Monday, August 23, 2010
Age-related Macular Degeneration (AMD)
I’ve told you that AMD is the leading cause of irreversible visual impairment and blindness in people over the age of 50). I have also told you how devastating this disease is for its victims and their families. So anything that can slow down the progression of this disease is indeed good news – especially if it’s something as simple as changing the way we eat.
Out of sight
Just to recap: There are two forms of AMD, dry and wet. The most typical form of the disease is the dry variety, which occurs when the light-sensitive macular cells break down. This type of AMD can take years to develop and the most common symptoms are a gradual shift in perception (normally straight objects appear bent or wavy) and a dark or blurry spot in the center of your vision.
Less common, but much more debilitating, is wet macular degeneration. Wet AMD occurs when new blood vessels behind the retina grow toward it and leak blood and fluid. This form of macular degeneration causes a very sudden – and severe – loss of central vision.
And while family history can up your risk of developing AMD, researchers have also known that bad habits (smoking and too much sun) can also increase your odds. But according to this new study, you can now add another bad habit to the list: eating too much fat.
The study, which was conducted by researchers at the Massachusetts Eye and Ear Infirmary in Boston, involved 261 patients over the age of 60 that all had some signs of AMD in at least one eye. Participants were followed for an average of 4.6 years and completed food frequency questionnaires designed to measure the amounts and kinds of foods eaten in the previous week.
After reviewing the data, the researchers found that higher levels of dietary fat intake were associated with the progression of AMD to the advanced stages associated with visual loss. The biggest culprits were saturated, monounsaturated, polyunsaturated and trans-fats.

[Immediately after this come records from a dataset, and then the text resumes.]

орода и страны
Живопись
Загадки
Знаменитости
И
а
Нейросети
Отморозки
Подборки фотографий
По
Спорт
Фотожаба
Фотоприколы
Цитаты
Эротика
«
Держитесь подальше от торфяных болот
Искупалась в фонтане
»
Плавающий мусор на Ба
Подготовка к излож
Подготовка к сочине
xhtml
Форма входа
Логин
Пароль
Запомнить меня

The very fats we eat everyday!
Ok, so we know that saturated and trans-fats are bad for us on a number of levels. But monounsaturated and polyunsaturated fats; these fats are supposed to be good for you. And they are – in small amounts. These beneficial fats play a critical role in building cell membranes, producing hormones and helping the body absorb and utilize fat soluble vitamins (A, D, E and K). But Americans have trouble practicing moderation – especially when it tastes so good.
The problem is, say the researchers, foods with higher levels of these fats, particularly processed baked goods, increase the risk of accelerating AMD by about two-fold.

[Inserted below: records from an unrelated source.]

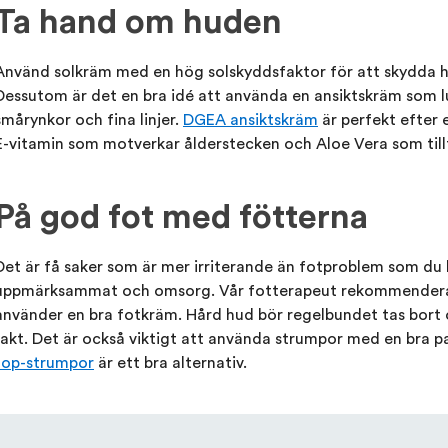
Ta hand om huden
Använd solkräm med en hög solskyddsfaktor för att skydda hu
Dessutom är det en bra idé att använda en ansiktskräm som lu
smårynkor och fina linjer.
DGEA ansiktskräm
är perfekt efter 
E-vitamin som motverkar ålderstecken och Aloe Vera som till
På god fot med fötterna
Det är få saker som är mer irriterande än fotproblem som du
uppmärksammat och omsorg. Vår fotterapeut rekommenderar 
använder en bra fotkräm. Hård hud bör regelbundet tas bort 
rakt. Det är också viktigt att använda strumpor med en bra 
top-strumpor
är ett bra alternativ.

Whether or not limiting these fats also prevents AMD is something the researchers didn’t explore. But, as I’ve said before, for optimum health, it’s wise to limit the amount of saturated and polyunsaturated fat you consume – and try to completely avoid the synthetic trans-fats found in many processed foods.
Fish in a nutshell
The news isn’t all bad though. According to the study, the fat in nuts and fish were the exception with protective effects on eye health. That’s not surprising since nuts are rich in eye-friendly zinc and vitamin E. And fish is loaded with omega3 essential fatty acids (EFAs) – specifically docosahexaenoic acid (DHA).
A few years ago, a study by Harvard researchers found that, while consuming large amounts of linolenic acid (found in corn and safflower oil) increased the risk of AMD, eating fish high in DHA four times a week actually lowered the risk of developing the disease by 35 percent.

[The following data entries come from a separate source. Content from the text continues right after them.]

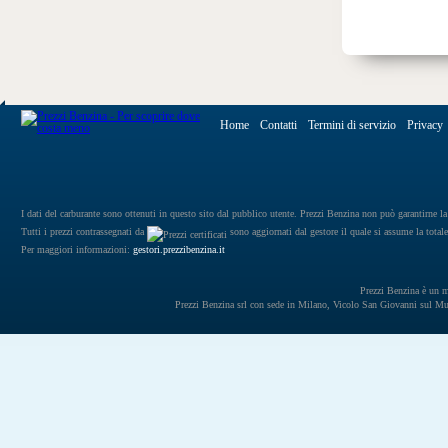
Home
Contatti
Termini di servizio
Privacy
I dati del carburante sono ottenuti in questo sito dal pubblico utente. Prezzi Benzina non può garantirne la 
Tutti i prezzi contrassegnati da
sono aggiornati dal gestore il quale si assume la totale
Per maggiori informazioni:
gestori.prezzibenzina.it
Prezzi Benzina è un mar
Prezzi Benzina srl con sede in Milano, Vicolo San Giovanni sul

If you suffer from AMD and want to retain your vision longer, try adding omega3-rich fish like salmon, tuna or mackerel to your diet at least four times a week. But for maximum protection, supplement with essential fatty acid capsules containing both DHA and EPA fatty acids. By boosting your intake of these healthy fats, you may just be able to say “Here’s looking at you” for years to come.
One last thing . . .
The Massachusetts researchers also noted that the carotenoids zeaxanthin and lutein are powerful weapons against AMD. In fact, these two nutrients can slash your risk by 40 percent. One reason, according to a recent study in the Journal of Nutrition, is that supplemental lutein and zeaxanthin can enormously increase macular pigment density. By boosting the pigment, and hence the thickness of the macula, these two nutrients protect the eye from light damage.
While egg yolks, kale, spinach, broccoli and collard greens are good sources of these carotenoids, you would need to eat massive quantities to get the 6 mg. a day you need to stave off AMD. You can, however, get this protective amount by taking supplements. But don’t look for a separate zeaxanthin supplement. Since this carotenoid can’t be chemically separated from lutein, all lutein supplements contain zeaxanthin.
Bone RA, et al. “Lutein and zeaxanthin dietary supplements raise macular pigment density and serum concentrations of these carotenoids in humans.” Journal of Nutrition. 2003;133:1953.
Brown NA, et al. “Nutrition supplements and the eye.” Eye. 1998;12:127-33.
Cho E, et al. “Prospective study of dietary fat and the risk of age-related macular degeneration.” American Journal of Clinical Nutrition. 2001;73:209-218.
“Dietary fats may increase the risk of age-related macular degeneration.” Reuters. 8 Dec 2003.
“Drugs ‘don’t work on many people.’” BBC News. 8 Dec 2003.